- RECORDS FOR THIS TASK

+++

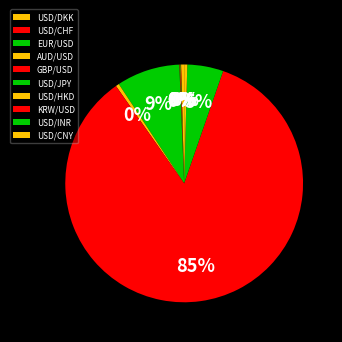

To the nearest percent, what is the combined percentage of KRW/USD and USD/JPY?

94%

+++

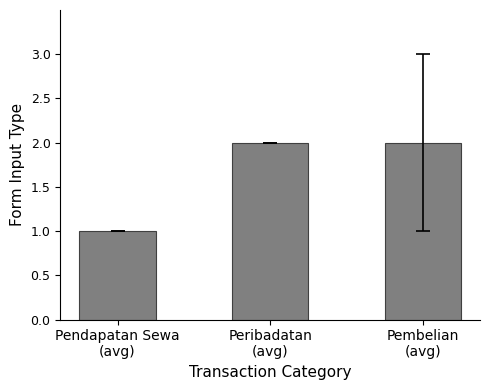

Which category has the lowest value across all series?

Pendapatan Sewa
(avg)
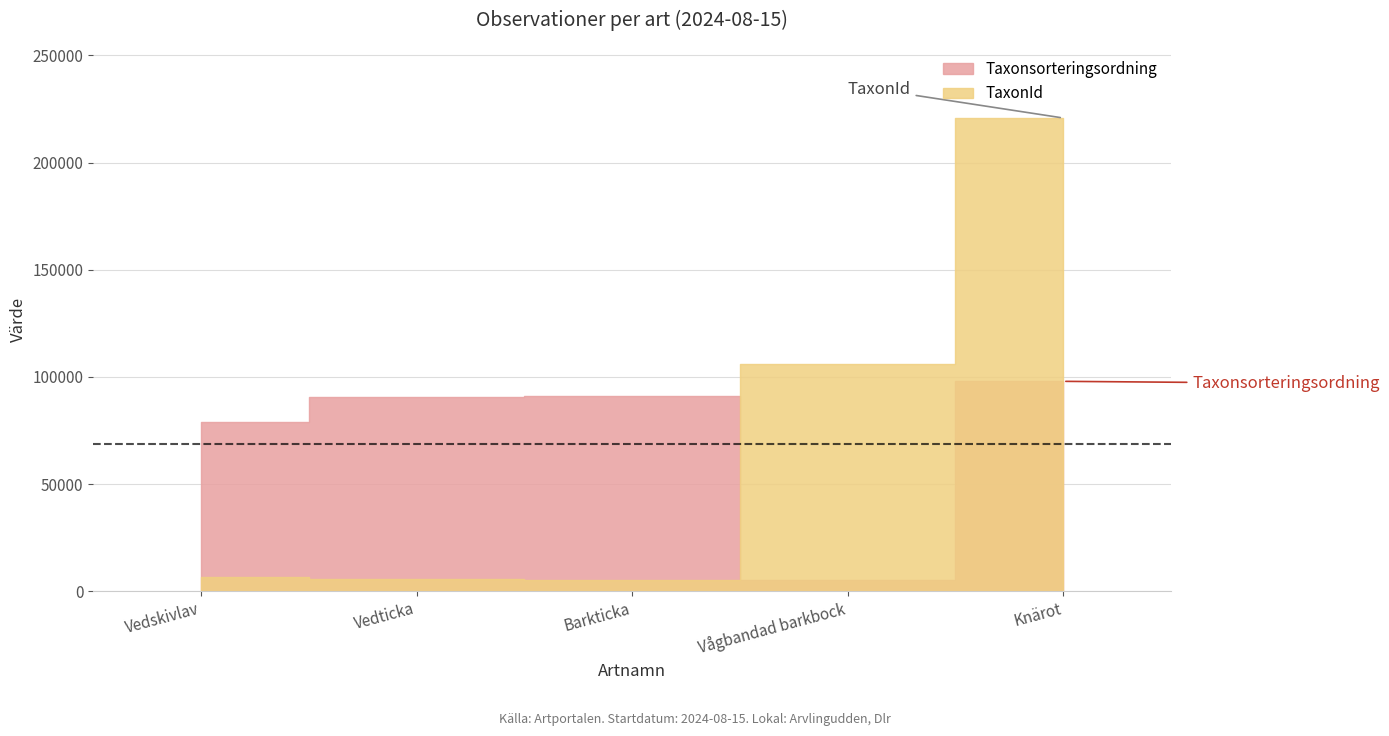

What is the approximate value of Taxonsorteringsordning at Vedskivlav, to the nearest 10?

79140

+++

Return each line from the records above that contains the string "nearest". Match case exactly.

- RESPONSE AREA
To the nearest percent, what is the combined percentage of KRW/USD and USD/JPY?
What is the approximate value of Taxonsorteringsordning at Vedskivlav, to the nearest 10?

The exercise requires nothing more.